On October 19, 2011, the District Court sustained special exceptions filed by the Defendants. The special exceptions filed by the Defendants sought the dismissal of the action due to the plaintiff’s failure to plead sufficient facts giving rise to a cause of action. The District Court ordered the action would be dismissed with prejudice if the plaintiff failed to amend his petition by November 4, 2011 and plead sufficient facts giving rise to a cause of action against the Defendants.

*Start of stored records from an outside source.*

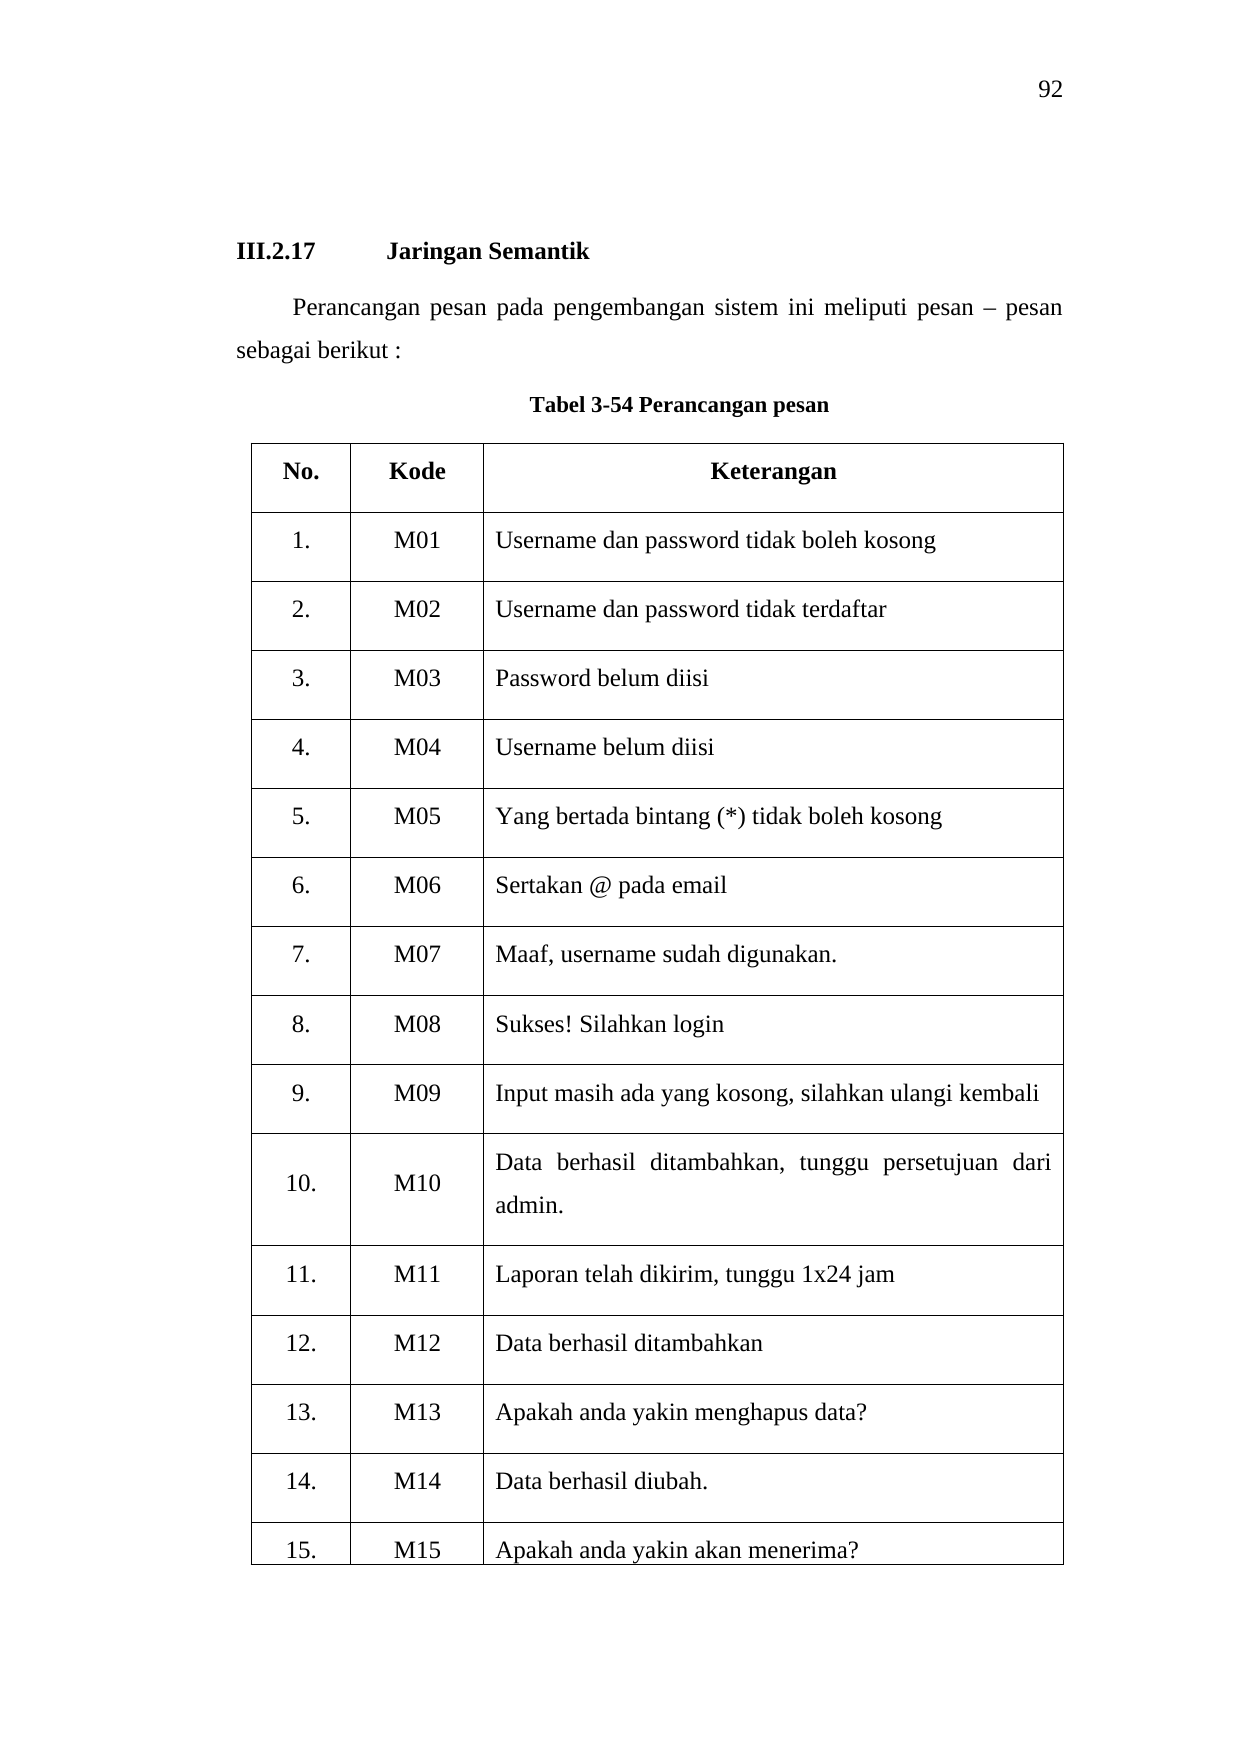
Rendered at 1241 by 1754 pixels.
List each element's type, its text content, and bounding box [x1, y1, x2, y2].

subtitle Jaringan Semantik [236, 236, 1063, 265]
table_cell M08 [351, 996, 483, 1064]
table_cell M15 [351, 1523, 483, 1564]
table_cell 7. [252, 927, 350, 995]
table_cell M03 [351, 651, 483, 719]
table_cell Username belum diisi [484, 720, 1063, 788]
table_cell M12 [351, 1316, 483, 1383]
table_cell Password belum diisi [484, 651, 1063, 719]
table_cell Input masih ada yang kosong, silahkan ulangi kembali [484, 1065, 1063, 1133]
table_cell 10. [252, 1134, 350, 1245]
table_cell 1. [252, 513, 350, 581]
table_cell 4. [252, 720, 350, 788]
table_cell Yang bertada bintang (*) tidak boleh kosong [484, 789, 1063, 857]
table_cell Maaf, username sudah digunakan. [484, 927, 1063, 995]
table_cell 6. [252, 858, 350, 926]
table_header Kode [351, 444, 483, 512]
table_cell M14 [351, 1454, 483, 1522]
table_cell Data berhasil ditambahkan [484, 1316, 1063, 1383]
table_cell Username dan password tidak terdaftar [484, 582, 1063, 650]
text Tabel 3-54 Perancangan pesan [236, 391, 1063, 417]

The plaintiff filed an amended petition on November 4, 2011, in response to which we again filed special exceptions seeking dismissal of the action due to the plaintiff’s failure again to plead sufficient facts giving rise to a cause of action.

On February 10, 2012, the District Court granted the Defendants’ special exceptions and dismissed the plaintiff’s action with prejudice.

 

Item 9.01 Financial Statements and Exhibits.

(d) Exhibits

 

Exhibit

Number

   Description
  3.1    Second Amended and Restated Bylaws of Hercules Offshore, Inc.
  4.1    Second Amendment to Rights Agreement, dated as of February 13, 2012, by and between Hercules Offshore, Inc. and American Stock Transfer and Trust Company, as rights agent.
10.1    Second Amendment to Hercules Offshore, Inc. Amended and Restated 2004 Long-Term Incentive Plan dated February 13, 2012.


SIGNATURES

Pursuant to the requirements of the Securities Exchange Act of 1934, the Registrant has duly caused this report to be signed on its behalf by the undersigned hereunto duly authorized.

 

     HERCULES OFFSHORE, INC.
Date: February 16, 2012      By:  

/s/ James W. Noe

       James W. Noe
       Senior Vice President, General Counsel and
       Chief Compliance Officer


EXHIBIT INDEX

 

Exhibit No.

   Description
  3.1    Second Amended and Restated Bylaws of Hercules Offshore, Inc.
  4.1    Second Amendment to Rights Agreement, dated as of February 13, 2012, by and between Hercules Offshore, Inc. and American Stock Transfer and Trust Company, as rights agent.
10.1    Second Amendment to Hercules Offshore, Inc. Amended and Restated 2004 Long-Term Incentive Plan dated February 13, 2012.